According to disclosure forms filed last year, Grijalva’s wife bought between $1,000 and $15,000 in stock in a major Canadian oil pipeline company just months before the congressman penned his letter to Obama.

The company, Enbridge Energy Partners, is Canada’s largest transporter of crude oil and is a direct competitor to TransCanada.

Enbridge is expected to benefit as Keystone continues to languish in bureaucratic limbo awaiting a go-ahead from the Obama administration for its southern leg, which would carry Canadian "oil sands" crude to the U.S. Gulf Coast.

A source familiar with the congressman’s investment decisions confirmed to the Washington Free Beacon that the exact amount of the purchase was $2,334.75.

That sum, the source said, was too small to be considered comparable to the conflict the congressman had alleged in the contractor’s environmental review of the pipeline.

Mrs. Grijalva sold the stock in February, additional disclosure forms show.

The source explained that she made the investment through a brokerage, and that she did not specifically select Enbridge stock for purchase.

However, pipeline supporters say environmentalists would have made hay of the investment if the apparent conflict implicated parties to the project or its backers in Congress.

"In a logical world, Rep. Grijalva’s direct connection to TransCanada equity would spark outrage from environmentalists in general and the fossil fuel ‘divestment’ crowd in particular," said William Yeatman, a senior fellow in energy policy with the Competitive Enterprise Institute.

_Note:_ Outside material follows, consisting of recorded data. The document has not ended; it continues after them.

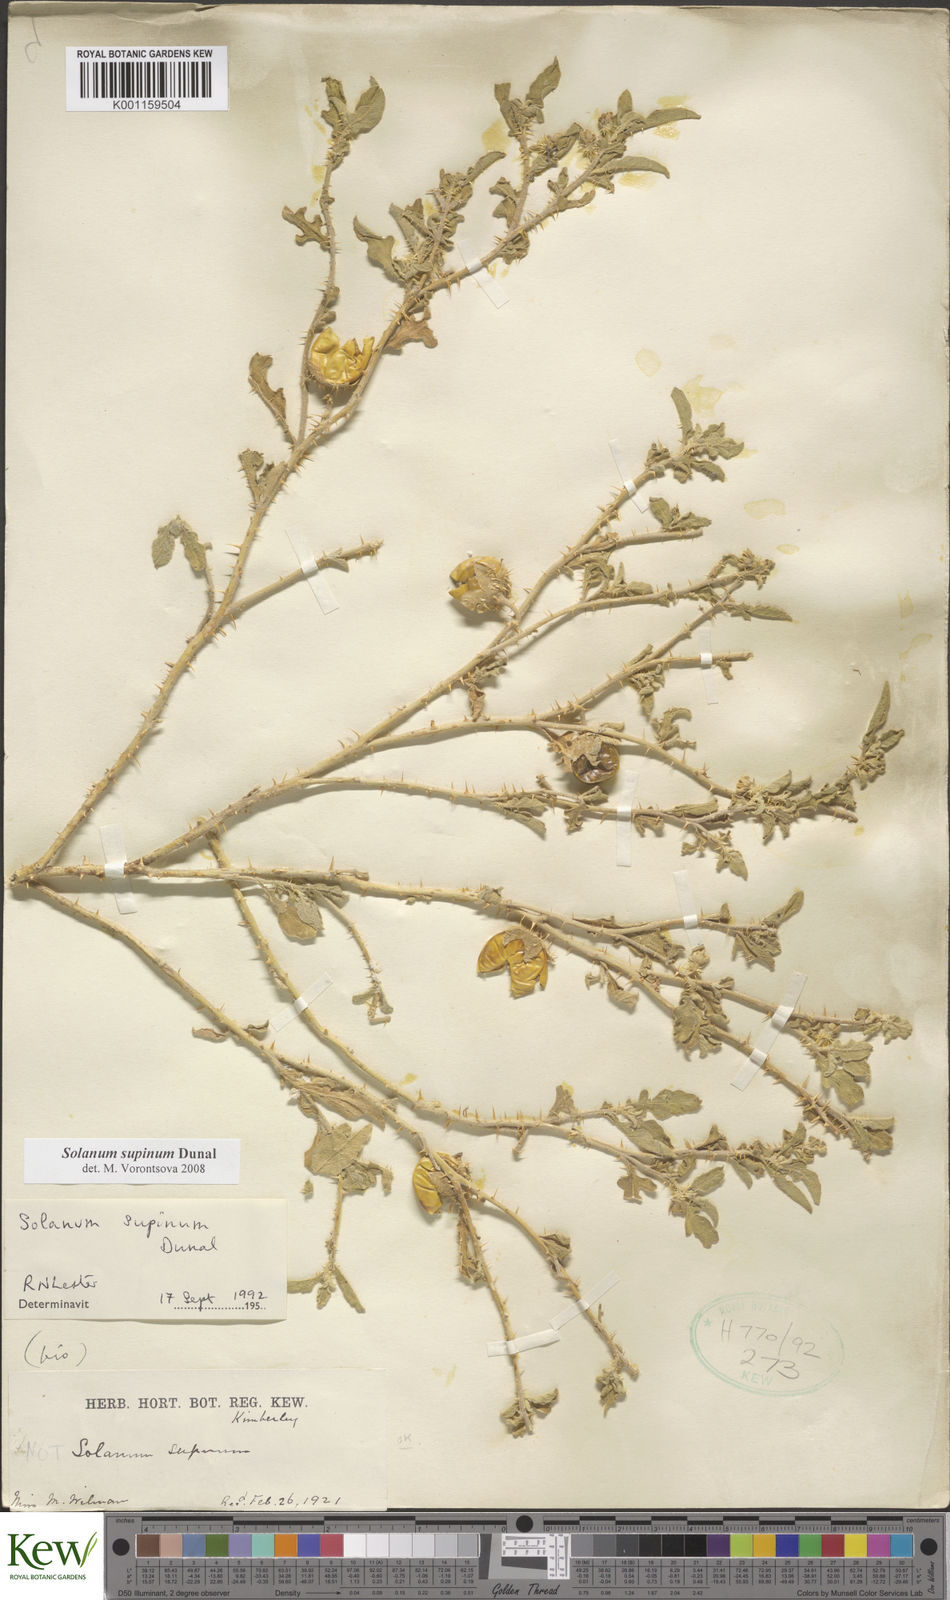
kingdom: Plantae
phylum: Tracheophyta
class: Magnoliopsida
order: Solanales
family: Solanaceae
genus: Solanum
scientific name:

"Of course, they’ll give him a free pass, because he carries their water in Congress," Yeatman added.

Other Keystone opponents have faced similar conflicts of interest. A trust owned by Sen. Tim Kaine (D., Va.) is invested in Kinder Morgan Energy Partners, another TransCanada competitor that would likely benefit if Keystone is rejected.

Keystone detractor Rep. Alan Lowenthal (D., Calif.) has funds invested in both Kinder Morgan and Enbridge.

"This is not an ‘appearance of conflict of interest,’ it is a bald-faced conflict of interest," Ron Arnold, executive vice president of the Center for the Defense of Free Enterprise and author of Ecology Wars: Environmentalism as if People Matter, told the Free Beacon at the time.

Update, July 30, 3:12 p.m.: This post has been updated to note that the investment was in the amount of $2,334.75, not $2000.97.